Turkey’s Syria operation in a different light

Turkey’s Syria operation in a different light

How does Turkish President Recep Tayyip Erdogan feel about Turkey’s military operations in Syria? Is he satisfied with developments? What lessons has he learned from his decisions and from the international community’s reaction? These questions are fundamental in assessing how he may act in Syria from now on, but also in the Eastern Mediterranean, which is of greater direct interest to us.

At first glance, Erdogan appears to have accomplished only a small part of what he was aiming for, as he has managed to gain control of just 20 percent of the area he had been eyeing. It is also the most arid and remote stretch of the Turkish-Syrian border, so it is unlikely that he will be able to transfer a significant portion of the 2-3 million refugees he wanted to relocate there. Turkey’s operations also appear not to have dealt a significant blow to Kurdish fighters; they seem to have joined forces with the Syrian army of Bashar al-Assad with the purpose of fighting the Turks together.

Even though the United States abandoned the Kurds, its operation against Islamic State leader Abu Bakr al-Baghdadi was carried out in cooperation with Kurdish forces. Last but not least, the leader of the Kurdish militia in Syria, Mazloum Kobani – once a close associate of the jailed Kurdish leader Abdullah Ocalan – has been invited to visit Washington, despite Ankara’s consternation at hearing the news.

This, however, is one way of looking at the recent events. There is another point of view, which is likely the one adopted by Erdogan. “Operation Peace Spring” is the third Turkish incursion in Syria that has resulted in it seizing territory. The Turkish president actually announced his intentions from the dais at the United Nations General Assembly in September, even bringing maps to his presentation. No one went on the record to express concern at his goal to relocate 2-3 million Syrian refugees there in what is effectively an attempt at the ethnic cleansing of the border area.

International reactions to the incursion itself were lackluster.
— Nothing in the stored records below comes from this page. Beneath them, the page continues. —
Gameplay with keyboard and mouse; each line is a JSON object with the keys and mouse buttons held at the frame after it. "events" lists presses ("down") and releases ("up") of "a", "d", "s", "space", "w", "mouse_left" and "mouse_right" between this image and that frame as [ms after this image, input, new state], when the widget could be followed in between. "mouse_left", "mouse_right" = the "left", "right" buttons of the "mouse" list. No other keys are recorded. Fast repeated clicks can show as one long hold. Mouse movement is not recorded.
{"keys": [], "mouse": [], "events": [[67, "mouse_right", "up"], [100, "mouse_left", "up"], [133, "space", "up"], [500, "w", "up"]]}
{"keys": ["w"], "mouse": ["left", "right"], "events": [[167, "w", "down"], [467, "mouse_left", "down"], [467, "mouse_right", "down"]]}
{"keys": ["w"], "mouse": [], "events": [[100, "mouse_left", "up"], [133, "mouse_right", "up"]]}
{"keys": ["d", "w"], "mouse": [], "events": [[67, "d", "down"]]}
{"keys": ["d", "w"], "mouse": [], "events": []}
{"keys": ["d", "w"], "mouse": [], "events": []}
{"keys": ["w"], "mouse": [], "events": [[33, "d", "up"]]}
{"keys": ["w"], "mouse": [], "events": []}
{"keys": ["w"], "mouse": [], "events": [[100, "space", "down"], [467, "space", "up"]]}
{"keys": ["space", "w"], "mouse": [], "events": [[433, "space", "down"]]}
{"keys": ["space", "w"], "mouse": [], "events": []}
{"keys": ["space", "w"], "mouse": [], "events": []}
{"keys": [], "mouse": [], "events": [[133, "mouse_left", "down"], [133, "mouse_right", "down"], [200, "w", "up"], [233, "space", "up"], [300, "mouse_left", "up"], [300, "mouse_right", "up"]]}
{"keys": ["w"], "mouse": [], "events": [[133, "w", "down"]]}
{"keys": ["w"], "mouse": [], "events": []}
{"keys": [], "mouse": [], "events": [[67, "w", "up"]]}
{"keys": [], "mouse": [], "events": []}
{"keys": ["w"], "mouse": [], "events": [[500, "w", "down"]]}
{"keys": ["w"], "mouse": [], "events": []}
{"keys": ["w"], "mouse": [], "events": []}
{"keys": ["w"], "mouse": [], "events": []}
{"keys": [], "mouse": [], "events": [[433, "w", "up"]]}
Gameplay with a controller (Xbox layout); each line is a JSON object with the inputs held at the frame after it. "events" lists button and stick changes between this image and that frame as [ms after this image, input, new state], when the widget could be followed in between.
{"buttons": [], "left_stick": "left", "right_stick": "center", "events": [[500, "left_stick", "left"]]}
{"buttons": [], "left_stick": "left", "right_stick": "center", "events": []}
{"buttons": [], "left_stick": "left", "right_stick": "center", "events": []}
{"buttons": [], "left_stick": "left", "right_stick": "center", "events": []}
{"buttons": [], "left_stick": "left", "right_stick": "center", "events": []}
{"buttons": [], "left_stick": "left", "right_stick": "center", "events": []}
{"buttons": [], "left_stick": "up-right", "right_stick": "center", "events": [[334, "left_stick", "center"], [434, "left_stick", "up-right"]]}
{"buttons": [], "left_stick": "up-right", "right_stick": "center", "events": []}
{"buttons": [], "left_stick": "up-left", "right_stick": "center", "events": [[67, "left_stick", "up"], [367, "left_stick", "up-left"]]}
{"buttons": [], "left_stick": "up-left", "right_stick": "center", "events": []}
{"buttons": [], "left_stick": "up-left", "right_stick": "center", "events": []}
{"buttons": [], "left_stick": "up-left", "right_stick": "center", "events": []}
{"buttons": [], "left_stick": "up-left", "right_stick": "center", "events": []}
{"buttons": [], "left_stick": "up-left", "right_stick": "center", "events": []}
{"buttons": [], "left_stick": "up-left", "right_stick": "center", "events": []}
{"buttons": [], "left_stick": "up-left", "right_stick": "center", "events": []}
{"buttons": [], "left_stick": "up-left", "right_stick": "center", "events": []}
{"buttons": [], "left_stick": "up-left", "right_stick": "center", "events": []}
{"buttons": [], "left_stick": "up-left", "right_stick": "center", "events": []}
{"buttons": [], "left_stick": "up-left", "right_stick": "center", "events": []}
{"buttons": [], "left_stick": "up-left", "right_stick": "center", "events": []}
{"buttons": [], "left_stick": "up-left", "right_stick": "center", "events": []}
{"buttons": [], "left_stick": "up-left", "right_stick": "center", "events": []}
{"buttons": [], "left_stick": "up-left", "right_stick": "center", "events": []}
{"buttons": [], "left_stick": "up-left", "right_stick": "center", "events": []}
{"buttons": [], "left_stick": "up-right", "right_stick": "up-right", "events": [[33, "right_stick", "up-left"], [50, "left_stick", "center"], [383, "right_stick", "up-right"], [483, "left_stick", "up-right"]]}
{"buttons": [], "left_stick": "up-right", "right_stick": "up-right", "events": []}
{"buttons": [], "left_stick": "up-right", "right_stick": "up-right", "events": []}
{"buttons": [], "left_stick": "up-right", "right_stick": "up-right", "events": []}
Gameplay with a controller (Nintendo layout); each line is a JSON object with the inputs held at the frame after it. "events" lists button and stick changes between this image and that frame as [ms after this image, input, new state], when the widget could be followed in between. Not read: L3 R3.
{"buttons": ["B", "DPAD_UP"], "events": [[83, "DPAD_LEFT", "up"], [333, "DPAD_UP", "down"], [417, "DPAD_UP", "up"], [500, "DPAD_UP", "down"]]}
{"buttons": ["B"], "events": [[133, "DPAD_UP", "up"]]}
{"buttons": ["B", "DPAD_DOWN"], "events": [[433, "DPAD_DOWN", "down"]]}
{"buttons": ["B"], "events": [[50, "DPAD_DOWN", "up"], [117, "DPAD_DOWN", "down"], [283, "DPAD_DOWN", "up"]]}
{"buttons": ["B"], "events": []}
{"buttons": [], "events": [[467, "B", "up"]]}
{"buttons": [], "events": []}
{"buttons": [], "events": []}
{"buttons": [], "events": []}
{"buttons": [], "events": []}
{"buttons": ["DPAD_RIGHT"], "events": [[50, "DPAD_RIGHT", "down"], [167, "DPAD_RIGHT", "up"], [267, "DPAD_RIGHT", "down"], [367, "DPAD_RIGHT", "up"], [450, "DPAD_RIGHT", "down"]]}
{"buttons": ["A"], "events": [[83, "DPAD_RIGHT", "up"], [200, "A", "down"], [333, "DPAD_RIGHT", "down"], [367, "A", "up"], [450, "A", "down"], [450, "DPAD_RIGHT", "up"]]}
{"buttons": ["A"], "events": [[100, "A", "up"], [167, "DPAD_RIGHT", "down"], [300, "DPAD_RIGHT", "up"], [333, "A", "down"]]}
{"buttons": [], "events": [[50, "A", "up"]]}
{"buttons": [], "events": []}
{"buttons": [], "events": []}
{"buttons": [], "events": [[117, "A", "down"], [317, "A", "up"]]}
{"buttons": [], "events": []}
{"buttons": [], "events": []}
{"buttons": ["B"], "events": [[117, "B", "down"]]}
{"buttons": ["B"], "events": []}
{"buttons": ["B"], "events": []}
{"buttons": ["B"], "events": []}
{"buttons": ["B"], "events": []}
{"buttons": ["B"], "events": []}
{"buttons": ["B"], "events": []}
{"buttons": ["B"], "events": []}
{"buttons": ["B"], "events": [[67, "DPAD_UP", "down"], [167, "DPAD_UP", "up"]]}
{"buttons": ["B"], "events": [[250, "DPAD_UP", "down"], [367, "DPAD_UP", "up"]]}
The UN Security Council was unable to agree on a statement. The European Union made statements condemning the operation but balked when it came to imposing sanctions. An agreement to ban the sale of arms to Turkey on a pan-European level was not reached and even the decisions of certain individual countries concerned future sales rather than existing contracts, which continue to be carried out. American sanctions against two Turkish ministers were lifted 15 days after being lackadaisically imposed.

Turkey’s occupation of Syrian territory received the blessing of the United States and Russia. In short, Erdogan managed to keep a foot in both boats – the American and the Russian – without falling into the water. With two different international ceasefire agreements, the two great powers accepted the new status quo and told Turkish forces they could remain in the areas they had seized. This prompted Turkey’s foreign minister to state that the USA and Russia deemed the incursion legal.

The two great powers also accepted that Turkey has vital interests – or Lebensraum, as the Germans would have once called it – 30 kilometers inside Syrian territory. The Kurdish militia was forced to retreat from the area, while Turkey gained the ability to act militarily within Syria’s borders. Joint Russian and Turkish patrols will be held along the Syrian side of the border with Turkey.

Erdogan is used to flouting the rulebook on the domestic front. What he has learned from the Syria operation is that he is an international player who has no reason to stay put. He is rewarded for taking initiatives, even when these are a blatant violation of international law. He may well believe that further down the line, another (illegal) initiative may bring him even more gains. This could pertain to Syria, but also to the Eastern Mediterranean. The front he opened in Syria is close to calming down, giving him the opportunity to focus on the Mediterranean in the best way he knows how: by bending the rules to suit his aims.

Angelos Syrigos is an associate professor of international law and foreign policy at Athens’ Panteion University. He is also a New Democracy MP.